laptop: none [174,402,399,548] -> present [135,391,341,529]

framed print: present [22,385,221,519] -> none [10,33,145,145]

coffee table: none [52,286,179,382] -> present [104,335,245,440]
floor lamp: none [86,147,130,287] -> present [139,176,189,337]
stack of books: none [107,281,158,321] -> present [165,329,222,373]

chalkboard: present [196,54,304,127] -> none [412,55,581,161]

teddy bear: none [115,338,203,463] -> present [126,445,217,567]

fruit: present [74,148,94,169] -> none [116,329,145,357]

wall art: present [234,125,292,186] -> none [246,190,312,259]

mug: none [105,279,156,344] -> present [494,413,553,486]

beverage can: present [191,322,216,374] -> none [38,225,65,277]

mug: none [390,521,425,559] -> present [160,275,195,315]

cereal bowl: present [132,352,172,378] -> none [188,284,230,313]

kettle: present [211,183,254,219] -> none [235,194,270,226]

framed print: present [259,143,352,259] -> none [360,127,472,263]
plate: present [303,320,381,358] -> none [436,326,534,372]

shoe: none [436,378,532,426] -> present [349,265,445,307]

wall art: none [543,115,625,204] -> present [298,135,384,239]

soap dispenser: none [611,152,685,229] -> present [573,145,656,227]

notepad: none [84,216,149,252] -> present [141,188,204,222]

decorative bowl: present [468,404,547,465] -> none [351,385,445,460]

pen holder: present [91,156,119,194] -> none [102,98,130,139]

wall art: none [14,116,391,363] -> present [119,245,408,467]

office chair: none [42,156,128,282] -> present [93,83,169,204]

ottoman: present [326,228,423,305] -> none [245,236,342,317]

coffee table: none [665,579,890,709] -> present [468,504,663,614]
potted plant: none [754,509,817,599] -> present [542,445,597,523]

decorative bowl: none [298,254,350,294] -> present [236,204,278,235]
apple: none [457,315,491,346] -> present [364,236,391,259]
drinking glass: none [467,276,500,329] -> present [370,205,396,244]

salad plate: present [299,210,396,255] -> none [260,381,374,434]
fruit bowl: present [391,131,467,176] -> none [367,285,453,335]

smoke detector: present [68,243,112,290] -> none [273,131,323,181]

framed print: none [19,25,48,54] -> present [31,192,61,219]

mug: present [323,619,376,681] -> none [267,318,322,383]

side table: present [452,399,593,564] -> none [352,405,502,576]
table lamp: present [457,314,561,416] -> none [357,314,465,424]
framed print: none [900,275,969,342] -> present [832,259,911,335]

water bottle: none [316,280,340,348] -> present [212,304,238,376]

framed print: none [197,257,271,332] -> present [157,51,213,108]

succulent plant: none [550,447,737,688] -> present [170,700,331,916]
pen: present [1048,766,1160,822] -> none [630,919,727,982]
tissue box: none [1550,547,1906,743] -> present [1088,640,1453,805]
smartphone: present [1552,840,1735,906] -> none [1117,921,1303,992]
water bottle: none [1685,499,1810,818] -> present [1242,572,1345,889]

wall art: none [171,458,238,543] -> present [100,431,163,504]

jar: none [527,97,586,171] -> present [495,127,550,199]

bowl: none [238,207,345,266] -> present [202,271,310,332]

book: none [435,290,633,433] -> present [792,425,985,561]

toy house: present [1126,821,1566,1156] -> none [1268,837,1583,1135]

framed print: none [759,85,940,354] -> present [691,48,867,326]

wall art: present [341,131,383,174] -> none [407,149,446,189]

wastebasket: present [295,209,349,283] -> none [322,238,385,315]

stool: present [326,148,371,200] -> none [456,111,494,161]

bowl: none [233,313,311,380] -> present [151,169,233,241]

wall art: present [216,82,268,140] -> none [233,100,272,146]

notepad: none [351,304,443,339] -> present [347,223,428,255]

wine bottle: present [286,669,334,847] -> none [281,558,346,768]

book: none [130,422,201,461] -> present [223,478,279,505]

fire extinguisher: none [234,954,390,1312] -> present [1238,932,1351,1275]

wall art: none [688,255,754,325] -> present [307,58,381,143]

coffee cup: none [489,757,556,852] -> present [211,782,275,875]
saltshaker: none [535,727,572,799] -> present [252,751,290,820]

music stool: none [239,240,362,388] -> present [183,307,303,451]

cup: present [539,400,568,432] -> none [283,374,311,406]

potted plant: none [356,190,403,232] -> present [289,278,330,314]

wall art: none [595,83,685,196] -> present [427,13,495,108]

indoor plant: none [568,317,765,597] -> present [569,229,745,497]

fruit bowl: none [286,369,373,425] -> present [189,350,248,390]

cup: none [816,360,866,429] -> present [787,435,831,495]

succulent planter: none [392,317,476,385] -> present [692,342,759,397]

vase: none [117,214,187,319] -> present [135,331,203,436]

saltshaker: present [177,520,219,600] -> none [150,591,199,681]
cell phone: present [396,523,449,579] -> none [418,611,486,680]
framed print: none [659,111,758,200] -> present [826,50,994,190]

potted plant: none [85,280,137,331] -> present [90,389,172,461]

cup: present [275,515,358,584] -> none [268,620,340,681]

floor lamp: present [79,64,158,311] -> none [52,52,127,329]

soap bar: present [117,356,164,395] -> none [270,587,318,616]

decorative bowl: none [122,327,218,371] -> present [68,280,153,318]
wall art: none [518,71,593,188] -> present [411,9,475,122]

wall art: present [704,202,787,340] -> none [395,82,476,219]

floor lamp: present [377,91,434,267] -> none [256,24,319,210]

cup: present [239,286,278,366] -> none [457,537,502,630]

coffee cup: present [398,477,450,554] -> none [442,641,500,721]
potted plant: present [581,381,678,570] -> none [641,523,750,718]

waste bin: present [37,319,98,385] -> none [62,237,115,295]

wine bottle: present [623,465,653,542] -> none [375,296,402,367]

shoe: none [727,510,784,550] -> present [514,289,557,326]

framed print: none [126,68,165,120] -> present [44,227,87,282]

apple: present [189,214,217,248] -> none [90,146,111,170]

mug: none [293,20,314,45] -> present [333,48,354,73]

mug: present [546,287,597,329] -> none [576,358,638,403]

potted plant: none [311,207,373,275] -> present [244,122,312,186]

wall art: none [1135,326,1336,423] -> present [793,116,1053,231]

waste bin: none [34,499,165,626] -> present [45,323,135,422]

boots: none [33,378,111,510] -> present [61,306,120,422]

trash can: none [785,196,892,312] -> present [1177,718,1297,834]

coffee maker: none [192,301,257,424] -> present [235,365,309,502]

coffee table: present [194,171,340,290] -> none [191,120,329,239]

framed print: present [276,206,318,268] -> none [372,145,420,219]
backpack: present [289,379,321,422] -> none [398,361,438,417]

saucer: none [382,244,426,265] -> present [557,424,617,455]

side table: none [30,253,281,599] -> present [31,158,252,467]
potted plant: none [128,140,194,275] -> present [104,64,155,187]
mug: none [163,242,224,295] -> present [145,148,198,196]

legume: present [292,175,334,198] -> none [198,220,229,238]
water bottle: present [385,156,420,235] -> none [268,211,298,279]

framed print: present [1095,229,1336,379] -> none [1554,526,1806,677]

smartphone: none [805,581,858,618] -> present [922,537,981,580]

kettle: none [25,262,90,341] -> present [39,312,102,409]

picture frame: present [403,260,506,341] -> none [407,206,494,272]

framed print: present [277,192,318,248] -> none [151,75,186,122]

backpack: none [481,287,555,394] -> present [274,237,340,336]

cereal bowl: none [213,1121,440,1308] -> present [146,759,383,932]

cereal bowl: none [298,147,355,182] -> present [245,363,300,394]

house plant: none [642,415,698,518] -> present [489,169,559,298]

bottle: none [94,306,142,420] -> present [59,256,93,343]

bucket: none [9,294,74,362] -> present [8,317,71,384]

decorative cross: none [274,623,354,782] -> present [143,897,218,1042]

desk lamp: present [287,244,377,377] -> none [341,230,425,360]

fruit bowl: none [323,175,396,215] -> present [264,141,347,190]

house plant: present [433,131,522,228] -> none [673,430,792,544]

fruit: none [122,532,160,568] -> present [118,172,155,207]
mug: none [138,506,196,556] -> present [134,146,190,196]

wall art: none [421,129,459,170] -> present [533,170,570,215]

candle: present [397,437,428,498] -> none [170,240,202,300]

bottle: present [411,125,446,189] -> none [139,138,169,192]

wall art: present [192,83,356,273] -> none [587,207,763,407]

**What you need to do**: Each line from the first line of the listing through the line with "beverage can: present" must be output exactly, both ends included, and no other line may appear.

**Written answer**:
laptop: none [174,402,399,548] -> present [135,391,341,529]

framed print: present [22,385,221,519] -> none [10,33,145,145]

coffee table: none [52,286,179,382] -> present [104,335,245,440]
floor lamp: none [86,147,130,287] -> present [139,176,189,337]
stack of books: none [107,281,158,321] -> present [165,329,222,373]

chalkboard: present [196,54,304,127] -> none [412,55,581,161]

teddy bear: none [115,338,203,463] -> present [126,445,217,567]

fruit: present [74,148,94,169] -> none [116,329,145,357]

wall art: present [234,125,292,186] -> none [246,190,312,259]

mug: none [105,279,156,344] -> present [494,413,553,486]

beverage can: present [191,322,216,374] -> none [38,225,65,277]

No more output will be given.